I had two quarters and a $20 bill, but all that added up to just then was this: No Diet Coke for me.
One nickel and I could do business with the office vending machine. I could've borrowed one from a co-worker, probably, or asked if anybody could change a twenty, but it seemed like less hassle just then to retrieve one I'd noticed earlier in the car.
It was right where I remembered, and I snatched it up in triumph –only to realize I was now locked out of the building.
The front lobby was closed on Saturdays, and in my haste I'd neglected to grab either my access card or my phone. It was just now getting light. There was no one in sight.
As I contemplated my options, however, I detected movement: A frizzy-haired woman in a shabby purple coat, apparently scanning the ground for half-smoked cigarettes.
“You wouldn't happen to have a cell phone, would you?” I called out.
“Got a cigarette?” she asked as she fished in her pocket.
I shook my head, but she held the phone out anyway. Crisis resolved. Or was it? I should give her something. Those quarters – or that temporarily useless $20 bill?
My inner cheapskate won the debate, by a narrow margin. I handed over the coins, and watched my would-be Diet Coke move off down the street in the hands of another addict.
I'd like to say this incident was what finally helped me quit Diet Coke, the elixir of so many former fatties like myself. But my addiction went on to survive countless warnings from my mother about the possible dangers of Nutrasweet – along with a price increase at the office vending machine – before I finally decided, exactly 51 days ago, that I'd had my fill.
What finally did the trick, nearly 25 years after I first wrote about my addiction in this newspaper?
It wasn't any one thing so much as the gradual accumulation of reasons to quit finally overshadowing the desire to continue. I'd already given up quarter pounders and French fries. My longtime beverage of choice no longer provided a lift or even refreshment. It was, in the end, nothing more than a habit.
Breaking a habit really isn't hard to do, if you focus on it for three weeks or so. You find an appealing substitute – in my case, seltzer water with lemon juice – and periodically review key images representing your desire to quit.
For me, visualizing a giant bucket of change was a key motivator. In fact, I'd already stopped drinking Diet Coke at the office months earlier, reasoning that I could get my caffeine from coffee. This “containment” strategy – only allowing myself to drink Diet Coke in certain situations – helped build enough willpower to remind me there were other options besides always giving in to impulse.

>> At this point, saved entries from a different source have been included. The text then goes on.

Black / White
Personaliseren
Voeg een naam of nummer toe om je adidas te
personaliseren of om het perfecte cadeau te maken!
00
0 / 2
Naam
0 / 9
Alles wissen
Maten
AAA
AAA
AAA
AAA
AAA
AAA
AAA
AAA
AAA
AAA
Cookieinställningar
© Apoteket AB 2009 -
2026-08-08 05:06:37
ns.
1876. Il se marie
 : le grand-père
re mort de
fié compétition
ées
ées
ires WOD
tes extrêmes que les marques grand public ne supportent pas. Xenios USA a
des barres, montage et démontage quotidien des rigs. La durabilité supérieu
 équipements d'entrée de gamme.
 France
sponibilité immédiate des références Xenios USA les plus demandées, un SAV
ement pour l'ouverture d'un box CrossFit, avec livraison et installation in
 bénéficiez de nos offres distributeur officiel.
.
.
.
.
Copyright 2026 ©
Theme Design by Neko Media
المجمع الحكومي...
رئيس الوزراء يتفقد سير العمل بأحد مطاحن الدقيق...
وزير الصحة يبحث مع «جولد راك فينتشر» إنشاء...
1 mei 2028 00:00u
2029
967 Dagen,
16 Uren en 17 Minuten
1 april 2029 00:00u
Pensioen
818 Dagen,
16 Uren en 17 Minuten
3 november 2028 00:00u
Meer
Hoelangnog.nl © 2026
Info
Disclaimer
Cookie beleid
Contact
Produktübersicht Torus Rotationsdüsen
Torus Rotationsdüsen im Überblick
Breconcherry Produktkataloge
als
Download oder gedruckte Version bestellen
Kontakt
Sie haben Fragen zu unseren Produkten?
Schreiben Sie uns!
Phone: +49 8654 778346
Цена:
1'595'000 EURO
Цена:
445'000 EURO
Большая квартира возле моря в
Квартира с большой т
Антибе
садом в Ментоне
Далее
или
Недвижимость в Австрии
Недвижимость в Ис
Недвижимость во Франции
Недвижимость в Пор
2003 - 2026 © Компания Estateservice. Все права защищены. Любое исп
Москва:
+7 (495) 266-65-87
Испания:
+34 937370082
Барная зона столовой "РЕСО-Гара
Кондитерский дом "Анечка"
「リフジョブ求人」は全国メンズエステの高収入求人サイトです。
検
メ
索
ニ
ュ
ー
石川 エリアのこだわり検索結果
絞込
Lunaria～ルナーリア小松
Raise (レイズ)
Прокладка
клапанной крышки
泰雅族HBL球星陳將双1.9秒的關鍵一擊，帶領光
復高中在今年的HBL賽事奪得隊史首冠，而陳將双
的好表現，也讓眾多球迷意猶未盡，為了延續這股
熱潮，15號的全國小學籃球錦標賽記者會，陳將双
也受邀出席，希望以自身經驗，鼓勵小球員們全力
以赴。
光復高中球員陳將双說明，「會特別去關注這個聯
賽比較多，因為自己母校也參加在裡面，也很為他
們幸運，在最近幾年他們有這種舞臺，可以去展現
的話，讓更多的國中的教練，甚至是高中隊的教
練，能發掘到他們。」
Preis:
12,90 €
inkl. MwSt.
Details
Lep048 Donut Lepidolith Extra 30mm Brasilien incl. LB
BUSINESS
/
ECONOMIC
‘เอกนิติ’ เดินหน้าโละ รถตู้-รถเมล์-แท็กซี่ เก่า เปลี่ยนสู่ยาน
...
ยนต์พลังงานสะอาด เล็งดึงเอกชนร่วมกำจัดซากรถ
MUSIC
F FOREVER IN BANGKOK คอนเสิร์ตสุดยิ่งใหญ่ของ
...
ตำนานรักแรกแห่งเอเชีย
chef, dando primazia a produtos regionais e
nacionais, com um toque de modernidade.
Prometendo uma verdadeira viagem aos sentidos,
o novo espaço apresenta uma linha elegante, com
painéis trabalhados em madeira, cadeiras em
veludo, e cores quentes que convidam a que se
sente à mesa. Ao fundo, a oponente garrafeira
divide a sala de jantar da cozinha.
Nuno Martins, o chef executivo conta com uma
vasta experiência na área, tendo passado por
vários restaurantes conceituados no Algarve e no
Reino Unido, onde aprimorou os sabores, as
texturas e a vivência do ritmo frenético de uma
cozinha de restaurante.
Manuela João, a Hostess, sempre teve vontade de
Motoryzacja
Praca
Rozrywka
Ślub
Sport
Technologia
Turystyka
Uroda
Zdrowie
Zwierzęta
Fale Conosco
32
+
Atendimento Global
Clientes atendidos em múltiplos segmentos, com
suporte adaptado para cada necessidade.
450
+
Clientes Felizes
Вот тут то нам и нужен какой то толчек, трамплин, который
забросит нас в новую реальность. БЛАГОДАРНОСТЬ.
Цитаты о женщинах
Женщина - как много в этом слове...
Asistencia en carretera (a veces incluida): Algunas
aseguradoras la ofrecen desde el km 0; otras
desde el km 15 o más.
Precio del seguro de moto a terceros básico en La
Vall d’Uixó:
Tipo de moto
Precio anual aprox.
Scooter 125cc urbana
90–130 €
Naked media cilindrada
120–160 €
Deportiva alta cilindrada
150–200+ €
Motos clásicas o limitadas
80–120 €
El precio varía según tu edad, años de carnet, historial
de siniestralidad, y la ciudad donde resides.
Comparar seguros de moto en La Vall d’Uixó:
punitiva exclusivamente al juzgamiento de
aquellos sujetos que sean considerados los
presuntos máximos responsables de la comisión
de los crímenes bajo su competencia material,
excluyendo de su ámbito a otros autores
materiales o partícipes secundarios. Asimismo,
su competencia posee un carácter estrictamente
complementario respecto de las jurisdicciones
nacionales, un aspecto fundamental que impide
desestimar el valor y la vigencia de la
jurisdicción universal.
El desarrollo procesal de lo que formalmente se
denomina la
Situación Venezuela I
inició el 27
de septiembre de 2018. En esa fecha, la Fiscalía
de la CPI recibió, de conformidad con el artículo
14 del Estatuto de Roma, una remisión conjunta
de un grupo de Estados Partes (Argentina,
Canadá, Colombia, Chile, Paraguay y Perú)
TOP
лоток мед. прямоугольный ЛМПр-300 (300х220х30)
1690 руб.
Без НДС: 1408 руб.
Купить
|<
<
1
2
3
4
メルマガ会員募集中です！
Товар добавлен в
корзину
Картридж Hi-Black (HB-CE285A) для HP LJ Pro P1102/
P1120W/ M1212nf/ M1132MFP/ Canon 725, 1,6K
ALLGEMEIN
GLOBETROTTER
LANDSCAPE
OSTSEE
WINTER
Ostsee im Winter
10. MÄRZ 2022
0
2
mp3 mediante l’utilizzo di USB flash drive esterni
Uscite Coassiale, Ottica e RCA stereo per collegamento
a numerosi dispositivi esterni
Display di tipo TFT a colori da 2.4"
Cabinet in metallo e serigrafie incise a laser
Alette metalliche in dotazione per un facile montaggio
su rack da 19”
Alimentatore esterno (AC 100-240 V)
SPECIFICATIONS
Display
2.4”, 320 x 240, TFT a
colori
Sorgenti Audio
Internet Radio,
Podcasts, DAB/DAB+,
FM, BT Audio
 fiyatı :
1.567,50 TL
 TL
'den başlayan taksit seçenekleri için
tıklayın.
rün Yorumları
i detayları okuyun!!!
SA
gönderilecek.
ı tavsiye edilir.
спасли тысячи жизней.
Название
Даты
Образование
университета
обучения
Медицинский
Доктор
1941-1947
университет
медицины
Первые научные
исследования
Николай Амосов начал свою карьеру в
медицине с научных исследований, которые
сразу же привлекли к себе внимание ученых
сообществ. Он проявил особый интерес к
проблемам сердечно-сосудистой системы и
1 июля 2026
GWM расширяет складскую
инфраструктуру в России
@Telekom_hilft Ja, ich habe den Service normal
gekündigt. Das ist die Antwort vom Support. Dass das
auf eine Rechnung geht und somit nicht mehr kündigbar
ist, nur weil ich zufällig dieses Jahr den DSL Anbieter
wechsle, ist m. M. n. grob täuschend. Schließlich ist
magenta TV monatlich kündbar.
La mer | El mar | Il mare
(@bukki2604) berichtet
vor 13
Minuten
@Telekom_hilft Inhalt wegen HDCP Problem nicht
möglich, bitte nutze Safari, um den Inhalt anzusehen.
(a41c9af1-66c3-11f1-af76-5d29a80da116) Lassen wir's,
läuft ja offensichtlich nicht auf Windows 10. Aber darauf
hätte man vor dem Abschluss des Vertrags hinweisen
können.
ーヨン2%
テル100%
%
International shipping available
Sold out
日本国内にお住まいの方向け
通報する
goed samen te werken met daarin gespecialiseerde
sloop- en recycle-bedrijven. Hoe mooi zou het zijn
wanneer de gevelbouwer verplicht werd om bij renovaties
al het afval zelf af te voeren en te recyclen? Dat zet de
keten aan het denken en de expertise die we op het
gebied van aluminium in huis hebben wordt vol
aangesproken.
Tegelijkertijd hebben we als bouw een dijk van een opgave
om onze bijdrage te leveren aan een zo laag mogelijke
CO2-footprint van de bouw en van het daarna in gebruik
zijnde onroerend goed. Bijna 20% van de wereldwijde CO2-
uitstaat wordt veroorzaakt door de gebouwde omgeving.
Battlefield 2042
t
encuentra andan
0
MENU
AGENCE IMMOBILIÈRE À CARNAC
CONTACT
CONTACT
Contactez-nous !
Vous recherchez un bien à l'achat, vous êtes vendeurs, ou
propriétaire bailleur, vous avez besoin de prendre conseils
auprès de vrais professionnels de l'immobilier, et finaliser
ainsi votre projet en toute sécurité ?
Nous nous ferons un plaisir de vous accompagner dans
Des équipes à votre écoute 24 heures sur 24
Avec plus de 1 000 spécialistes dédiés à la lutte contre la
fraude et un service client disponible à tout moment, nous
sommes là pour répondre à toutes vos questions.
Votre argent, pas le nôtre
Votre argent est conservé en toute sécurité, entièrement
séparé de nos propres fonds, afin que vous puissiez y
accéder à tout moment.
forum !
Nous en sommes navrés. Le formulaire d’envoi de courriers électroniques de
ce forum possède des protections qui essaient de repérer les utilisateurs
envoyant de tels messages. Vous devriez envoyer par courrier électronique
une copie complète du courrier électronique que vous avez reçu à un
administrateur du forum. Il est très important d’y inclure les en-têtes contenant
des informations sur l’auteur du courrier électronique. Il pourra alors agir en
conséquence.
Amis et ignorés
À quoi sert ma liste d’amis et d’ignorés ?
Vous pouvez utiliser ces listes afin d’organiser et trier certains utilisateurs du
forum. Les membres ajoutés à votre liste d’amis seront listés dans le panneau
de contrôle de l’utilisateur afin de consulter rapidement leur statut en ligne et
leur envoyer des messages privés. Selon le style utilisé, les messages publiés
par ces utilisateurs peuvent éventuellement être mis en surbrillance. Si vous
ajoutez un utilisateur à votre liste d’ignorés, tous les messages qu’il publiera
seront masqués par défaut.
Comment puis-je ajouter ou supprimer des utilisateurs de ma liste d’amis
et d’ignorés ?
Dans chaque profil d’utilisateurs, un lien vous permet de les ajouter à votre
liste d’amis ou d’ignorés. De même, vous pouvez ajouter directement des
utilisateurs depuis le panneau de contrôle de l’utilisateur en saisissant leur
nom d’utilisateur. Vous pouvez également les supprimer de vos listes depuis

The memory of getting locked out was a vivid reminder of the dumb ways that neediness gets in the way of living your life. Another key image – though at the time I found it mostly amusing – was the photo shoot we did with that 1989 addiction story, in which a 2-liter Diet Coke bottle hung upside down like an IV dripping into a woman's arm as she worked at her desk.
But ultimately, I now think, it was two seemingly unrelated developments that got me to the tipping point.
The first was a study I stumbled across suggesting that the acid content of Diet Coke can damage your teeth. To me, that's a more tangible and realistic concern than seemingly scarier health issues.
The other was our subscription to an organic grocery delivery service. Switching to “clean” produce, after cutting back on junk food earlier, felt like that containment strategy all over again. I liked to think I had the chemicals in my life – and in my body – on the run.
Suddenly, it no longer seemed appealing to take a big swig of synthetic soda, no matter how hard it tries to emulate the “real thing.”